Photo by Acquille Dunkley
Photo by Acquille Dunkley

Pre-bikini season, I decided to join a gym. This gym promised that regular attendance of their 900 calorie-burning classes would guarantee that by the end of one year I would be in the best shape of my life, and all I needed to do is commit the time and a hefty monthly fee to achieve Olympian status. I committed myself to gym culture: waking up early to catch a crack-of-dawn class, investing in fitness items that served no purpose outside of the gym and I even began downing protein shakes, all the while tracking everything I ate and all my exercises in a fitness app. All of these are good habits, but in an attempt to achieve this unattainable body ideal, I found my commitment to this gym taking up more time and money than it should have. Now that we are nearing sweater season, I am nowhere near an Olympian physique and instead have come to realize some gyms behave very similarly to cults.

According to howstuffworks.com, cult leaders use thought reform, deception, isolation and induced dependency to get members to remain compliant while performing increasingly extreme and potentially harmful behaviors. While it may seem like a good thing for a gym to pressure members to be more committed to a consistent workout routine, this pressure is often detrimental to a person.

Gyms start with love-bombing, a practice of showering potential members with affection and positivity to make them drop their guard and build trust that will eventually be exploited. Some gyms offer a free week or two or a heavily discounted month where they get you in the door and tell you how awesome you are for wanting to get ripped. Once that trial period is over, gym recruiters move to phrase two of indoctrination — thought reform and deception. This is the moment when you find out how much of a financial commitment it is to be a member of this “awesome gym” that’s going to get you “super fit” in one month. Regardless of your fitness level or interest, they will present each membership package like it is vital to your fitness goals. Remember all those compliments you’ve been receiving in the past week or so? If you want them to continue, purchase a gym membership that might cost more than your monthly grocery budget.

Once they get you in the door, that affection you experience in the trial period ends. This is the final stage of indoctrination that cements members’ loyalty. It uses a basic principle of learning: rewarding a behavior increases the likelihood of that behavior being performed. Once they take away the reward of affection for you showing up, you will increase the time you spend at the gym, seeking that validation you were previously receiving. This makes you susceptible to more exploitation. Were you previously coming three times a week? Now they will suggest four to five for better results.  Did you get the basic membership? They’ll suggest the pricey one that includes classes you have no intention of attending.

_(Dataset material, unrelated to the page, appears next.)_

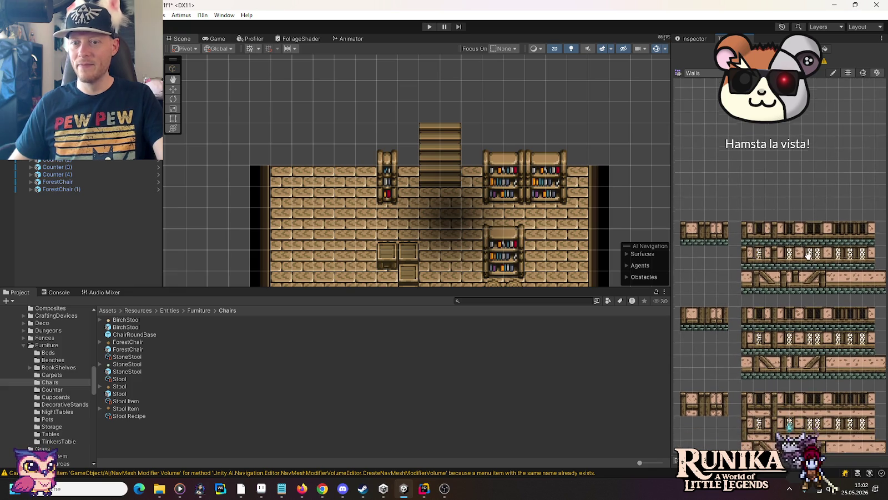
pyautogui.scroll(-3, 791, 261)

This is why after a month or two, gym attendance starts to slack off. There is only so long a person can tolerate doing a task for an award that won’t come. The problem with these tactics is that it interferes with people finding intrinsic value in regularly working out, but with home fitness equipment and workouts becoming more accessible and cheaper, gyms have to do something to get people in the door.

This doesn’t mean all gyms are bad. Group fitness is greatly motivating for weight loss and other fitness goals. But if a gym schmoozes you to get you in the door and completely ignores any of your interest or fitness needs in the process, it might be a cult.